Large language models can serve as checklist auditors when given structured prompts. A productive workflow: provide the current checklist, the post-mortem summary of a recent incident, and ask the model to identify (1) which checklist item should have caught this defect, (2) whether that item is present and falsifiable, and (3) how to rewrite it if not.
This workflow was documented in a 2023 internal engineering blog post by Shopify (shared at SREcon 2023), where their reliability engineering team described using GPT-4 to audit their review checklists against a corpus of 18 months of post-mortems. The process identified 11 items that were too abstract to be falsifiable and 4 incident classes with no corresponding checklist coverage.
A calibrated checklist is one whose coverage matches the actual defect distribution of your codebase. You can measure this by tracking, over a quarter, which checklist category caught each bug found in review — and comparing that distribution to which categories appear in your incident history. Persistent mismatches indicate either missing categories or miscalibrated ordering.

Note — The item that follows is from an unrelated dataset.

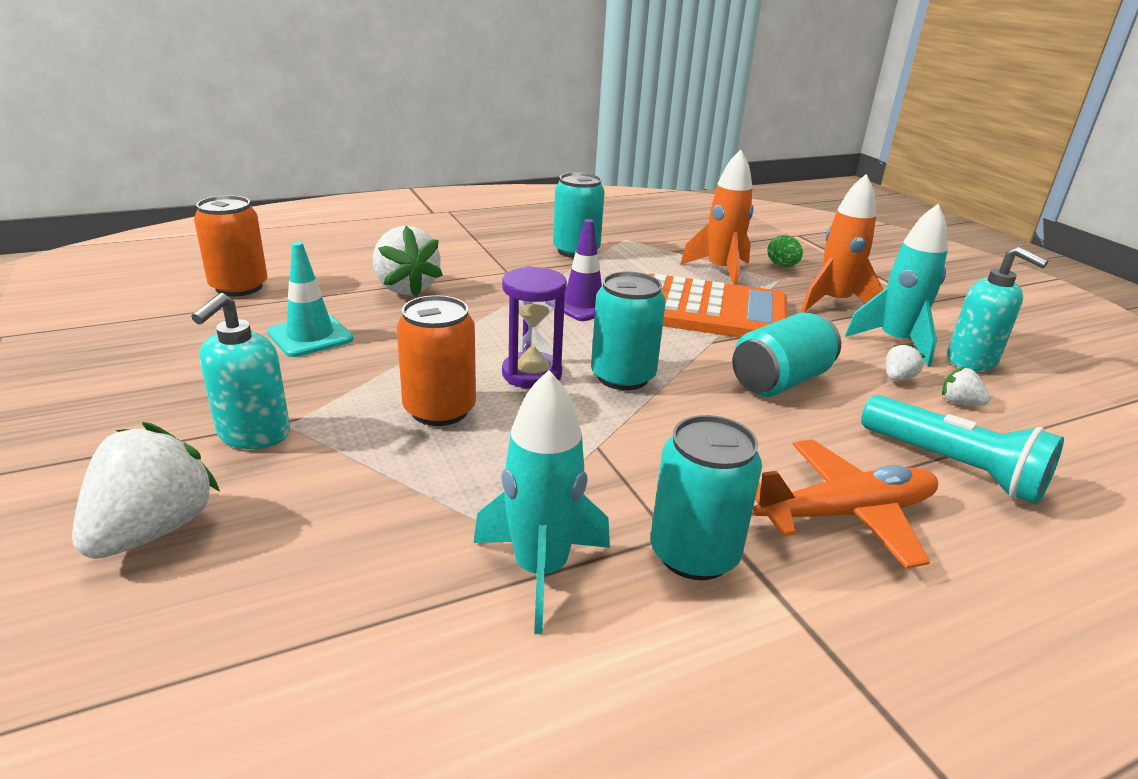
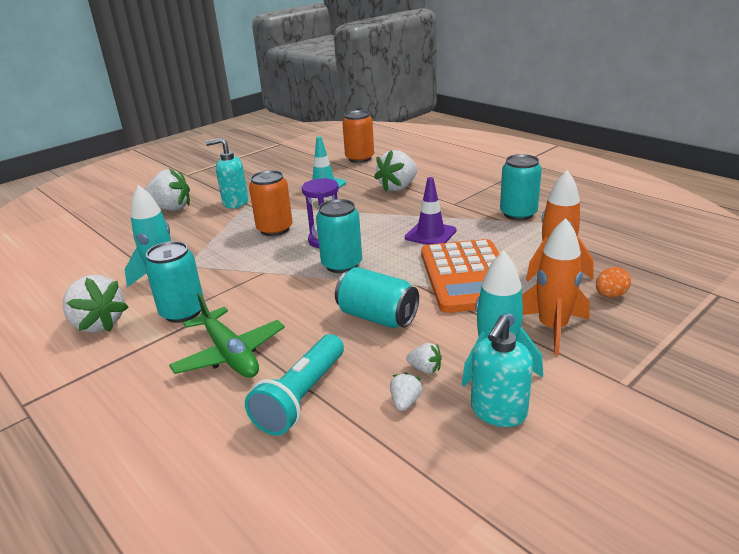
camera: 75 degrees right, 0 degrees up
orange plane [753,439,938,569] -> green plane [169,293,285,378]
green egg [767,235,803,267] -> orange egg [596,267,631,298]
none -> white strawberry [62,275,128,333]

A well-calibrated checklist has a measurable effect: SmartBear's annual State of Code Review survey (2022 edition, N=1,035 developers) found that teams that performed explicit checklist reviews after incidents reported 34% fewer repeat defect classes over a 12-month period than teams that did not.
Your checklist is not a finished artifact — it is a model of your team's accumulated knowledge about where defects live. Every incident that passes review is evidence the model is wrong. Treat checklist updates with the same rigor as code changes: version them, explain them, and review them with your team.
Work with the AI to simulate the checklist audit process. Describe a real or hypothetical incident from your domain and use the AI to identify coverage gaps in your current checklist. Then design your three retrospective triggers and decide which checklist items need context annotations.